In sum, the buckle construction provides a secure grip on a coated webbing belt or strap 10 and precludes movement in one direction while allowing free movement in the other direction. The locked buckle can be released, however, by actuation of the lever arm 50. The buckle construction is designed to provide a straight, through passage to avoid severe kinking or bending of the strap 10. Advantage is taken of the flexibility of the belt 10, since it acts as a biasing force against the bushing 18 to help retain the bushing in position. The lug 70 and the secondary pocket 68 as well as the associated surface 72 of the pocket 68 are arranged in a configuration or angle to the facilitate retention of the bushing within the pocket 68.
With the construction of the present invention, the number of moving parts associated with the buckle is a minimum. By appropriately choosing the dimensions of the bushing 18, the pocket 68, the lug 70 and the primary passage 66 it is possible to design a keyhole slot 60 which facilitates retention of the bushing 18, yet permits removal thereof by appropriate tilting and maneuvering.

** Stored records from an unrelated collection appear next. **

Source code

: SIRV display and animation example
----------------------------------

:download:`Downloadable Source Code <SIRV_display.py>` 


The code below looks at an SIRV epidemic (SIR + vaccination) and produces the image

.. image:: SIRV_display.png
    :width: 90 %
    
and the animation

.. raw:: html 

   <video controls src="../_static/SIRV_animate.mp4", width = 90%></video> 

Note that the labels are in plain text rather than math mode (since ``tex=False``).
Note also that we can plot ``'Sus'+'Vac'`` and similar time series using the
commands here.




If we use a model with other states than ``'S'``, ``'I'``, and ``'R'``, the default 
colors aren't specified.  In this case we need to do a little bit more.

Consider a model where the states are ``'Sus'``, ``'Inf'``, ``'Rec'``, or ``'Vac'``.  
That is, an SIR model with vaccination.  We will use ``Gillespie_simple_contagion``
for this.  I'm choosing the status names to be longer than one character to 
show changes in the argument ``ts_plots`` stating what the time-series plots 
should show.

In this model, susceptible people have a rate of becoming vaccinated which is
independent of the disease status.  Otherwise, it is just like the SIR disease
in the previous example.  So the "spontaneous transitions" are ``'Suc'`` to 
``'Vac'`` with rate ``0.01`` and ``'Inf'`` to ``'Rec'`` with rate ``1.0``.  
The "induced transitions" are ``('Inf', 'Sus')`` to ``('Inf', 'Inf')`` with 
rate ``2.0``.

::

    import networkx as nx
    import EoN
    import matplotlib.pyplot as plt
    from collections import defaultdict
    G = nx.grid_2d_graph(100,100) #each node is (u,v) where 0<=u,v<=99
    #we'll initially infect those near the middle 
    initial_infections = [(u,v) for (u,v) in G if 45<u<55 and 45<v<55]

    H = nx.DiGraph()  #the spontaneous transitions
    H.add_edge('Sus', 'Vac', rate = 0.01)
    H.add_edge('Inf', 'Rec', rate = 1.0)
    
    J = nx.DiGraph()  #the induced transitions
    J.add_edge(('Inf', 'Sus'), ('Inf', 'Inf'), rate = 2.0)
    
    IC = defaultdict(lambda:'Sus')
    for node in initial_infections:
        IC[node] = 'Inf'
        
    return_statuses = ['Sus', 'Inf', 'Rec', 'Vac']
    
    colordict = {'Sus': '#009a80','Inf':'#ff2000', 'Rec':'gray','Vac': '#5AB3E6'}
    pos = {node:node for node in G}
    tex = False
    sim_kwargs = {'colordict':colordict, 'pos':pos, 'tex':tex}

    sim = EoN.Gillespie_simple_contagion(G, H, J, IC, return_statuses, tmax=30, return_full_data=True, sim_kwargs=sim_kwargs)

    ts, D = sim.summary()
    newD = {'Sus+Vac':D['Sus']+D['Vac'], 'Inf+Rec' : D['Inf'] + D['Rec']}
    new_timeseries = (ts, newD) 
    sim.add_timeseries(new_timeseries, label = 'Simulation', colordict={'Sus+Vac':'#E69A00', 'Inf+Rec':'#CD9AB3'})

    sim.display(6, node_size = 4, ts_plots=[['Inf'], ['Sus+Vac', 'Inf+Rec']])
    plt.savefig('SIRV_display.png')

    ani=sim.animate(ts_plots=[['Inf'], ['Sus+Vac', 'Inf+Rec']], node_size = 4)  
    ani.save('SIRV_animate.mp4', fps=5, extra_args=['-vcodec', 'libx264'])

Tightening of the buckle tends to cause the buckle to move snugly against the body of the patient causing the body 14 to tilt in the manner previously described, thereby retaining the bushing 18 in the pocket 68. The frustoconical shape of the passage 66 further facilitates insertion of the bushing 18 into engagement with the buckle as described.
While there has been set forth the preferred embodiment of the invention, it is to be understood that the invention is to be limited only by the following claims and their equivalents.